* **Text**
= = = = =

Baal temporarily quits the game after agreeing to meet Walter later in the game's next section, where they would use signals to identify each other, since they would have a different appearance. After unsuccessfully trying to get the police involved, she contacts the game's company, who want Walter to stay in the game as bait so that they can capture Phreak, who has eluded authorities for years. They give Baal a patch that will lock Phreak in the game along with Walter, so that they can force him to give the code that will free Walter.

We learn that Phreak is a 15-year-old boy whose father was part of a snake handling sect and died of a rattlesnake bite. The mother eventually died, and Phreak is convinced that she was also killed by snakes, which he believes lurk in the shadows waiting to pounce on him. He lives in his aunt's house, secretly using his own telephone line to hack into games, but he avoids experiencing the games directly for fear of being traced, despite the temptations of online sex.

Baal reenters the game world. Unfortunately, the next section is especially violent and unpredictable, modelled after Beirut. She poses as an Israeli spy, he as a Druze, and after several dangerous adventures they find each other, but not before Phreak catches up with them. Baal successfully sets the patch on Phreak, locking him in the game, though he has now locked her inside as well. They all end up in a prison together, and Walter tries to force the information out of Phreak, while Baal makes motions to seduce him, but he resists their methods.

= = = = =

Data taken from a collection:

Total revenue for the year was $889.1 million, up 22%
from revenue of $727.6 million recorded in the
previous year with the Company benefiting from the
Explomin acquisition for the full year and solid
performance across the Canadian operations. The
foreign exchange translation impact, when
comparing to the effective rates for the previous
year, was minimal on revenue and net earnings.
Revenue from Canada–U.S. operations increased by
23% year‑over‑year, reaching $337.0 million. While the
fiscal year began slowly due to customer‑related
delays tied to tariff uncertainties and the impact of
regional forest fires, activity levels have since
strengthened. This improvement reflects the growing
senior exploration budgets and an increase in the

= = = = =

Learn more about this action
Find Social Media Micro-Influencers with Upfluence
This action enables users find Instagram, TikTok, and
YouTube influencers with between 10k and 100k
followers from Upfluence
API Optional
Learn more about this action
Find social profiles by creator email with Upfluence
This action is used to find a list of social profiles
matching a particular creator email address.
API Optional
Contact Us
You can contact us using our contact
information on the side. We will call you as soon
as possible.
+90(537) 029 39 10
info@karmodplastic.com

= = = = =

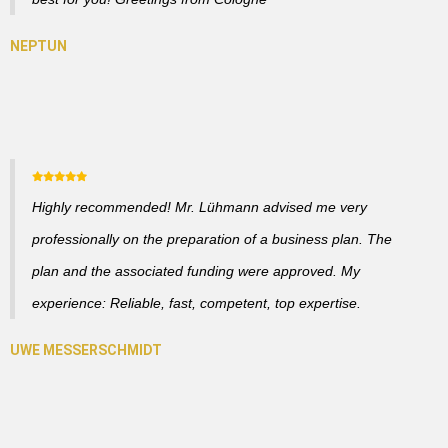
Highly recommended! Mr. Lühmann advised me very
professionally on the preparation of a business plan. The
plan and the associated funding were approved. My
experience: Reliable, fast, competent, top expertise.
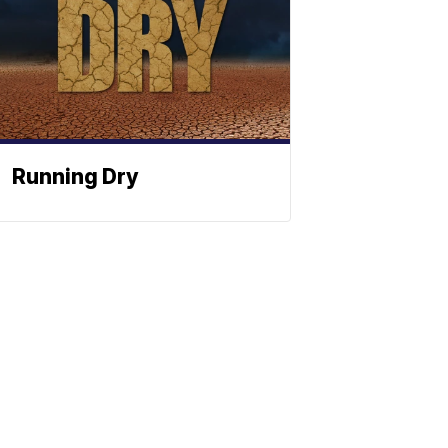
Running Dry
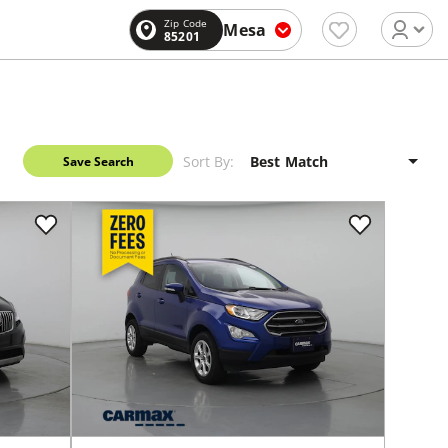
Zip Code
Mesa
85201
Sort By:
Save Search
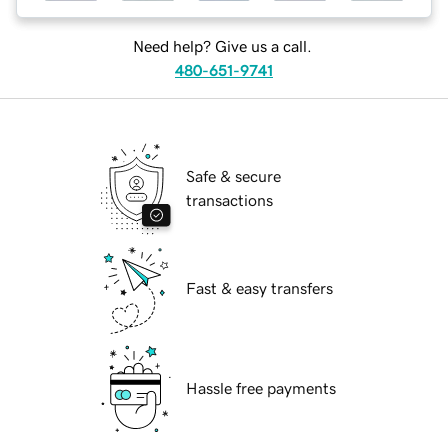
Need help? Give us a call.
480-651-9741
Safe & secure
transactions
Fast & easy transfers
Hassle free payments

= = = = =

* **Problem description**
Reproduce the stretch of the plot summary from "We learn that" through "of online sex.", word for word. This material comes from a separate source.

* **Your response**
We learn that Phreak is a 15-year-old boy whose father was part of a snake handling sect and died of a rattlesnake bite. The mother eventually died, and Phreak is convinced that she was also killed by snakes, which he believes lurk in the shadows waiting to pounce on him. He lives in his aunt's house, secretly using his own telephone line to hack into games, but he avoids experiencing the games directly for fear of being traced, despite the temptations of online sex.